In December 2014, Gerdau (currently CMC Steel) awarded Russula the contract to supply a contact cooling water treatment plant for its 800,000 tpy capacity rebar mill, in Sayreville, NJ, USA. Twenty months later the new water plant has been designed, built and is ready for operation. With a capacity to treat 4000 GPM (908 m3/hr) of water coming from the reheat furnace and rolling mill, the new process water treatment plant underwent start-up testing in September, 2016.
The new plant was built on the site of the previous one, which is now obsolete. The design reutilized the existing scale pit. Revamping existing structures lowered the project investment costs. Proven technical solutions were used to ensure the water treatment plant was easy to operate and maintain.
Water from the rolling mill is treated first in the scale pit, followed by the decanting process to remove coarse particles that have a size greater to or equal to 200 microns. The density difference between the water and the scale, causes the larger, heavier scale particles to be deposited on the bottom of the pit, and subsequently extracted by a clamshell bucket.
After passing through the scale pit, the water continues to the decanting process, where by longitudinal drag small scale particles, oils and grease are removed. Coarse particles that gather at the bottom of the decanters will be pumped to the sludge area and oil floating on the surface are taken off by the top of the bridge scraper bridge and removed by the oil skimmer. The decanted water will then pass to the ring filtration system.
In the ring filters, particles that have a higher density than water and have passed through the previous process stages are removed. Finally, the filtered water is pumped through the cooling towers then circulates back to cool the rolling mill equipment.

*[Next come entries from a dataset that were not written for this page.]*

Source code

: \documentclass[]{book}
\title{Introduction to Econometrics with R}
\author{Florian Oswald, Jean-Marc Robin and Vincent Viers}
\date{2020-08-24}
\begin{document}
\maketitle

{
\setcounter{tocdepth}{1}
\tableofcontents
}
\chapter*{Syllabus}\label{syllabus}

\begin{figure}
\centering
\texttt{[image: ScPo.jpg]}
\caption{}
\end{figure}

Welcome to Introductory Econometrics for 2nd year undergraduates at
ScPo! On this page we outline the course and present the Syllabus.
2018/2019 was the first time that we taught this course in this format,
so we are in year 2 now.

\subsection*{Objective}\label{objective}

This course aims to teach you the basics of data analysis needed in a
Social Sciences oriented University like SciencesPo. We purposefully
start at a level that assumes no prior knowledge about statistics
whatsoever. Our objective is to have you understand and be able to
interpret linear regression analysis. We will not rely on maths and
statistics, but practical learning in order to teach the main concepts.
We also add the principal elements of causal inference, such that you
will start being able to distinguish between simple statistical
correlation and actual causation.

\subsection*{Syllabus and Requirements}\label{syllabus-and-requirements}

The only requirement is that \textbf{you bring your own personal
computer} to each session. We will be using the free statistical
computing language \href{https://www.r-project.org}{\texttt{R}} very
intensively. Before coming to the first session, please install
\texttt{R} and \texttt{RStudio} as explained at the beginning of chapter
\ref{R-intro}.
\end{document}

After completing the civil works and assembly, Russula began testing the revamped water treatment plant last September. Russula completed the revamp of the contact circuits of the rolling mill, in which the investment cost was reduced by modernizing existing ones, such as the scale pit structures. Apart from improving the water quality, the modernization provided greater operating flexibility, reduced maintenance costs and fully automated operations that significantly reduce energy costs and chemical additives.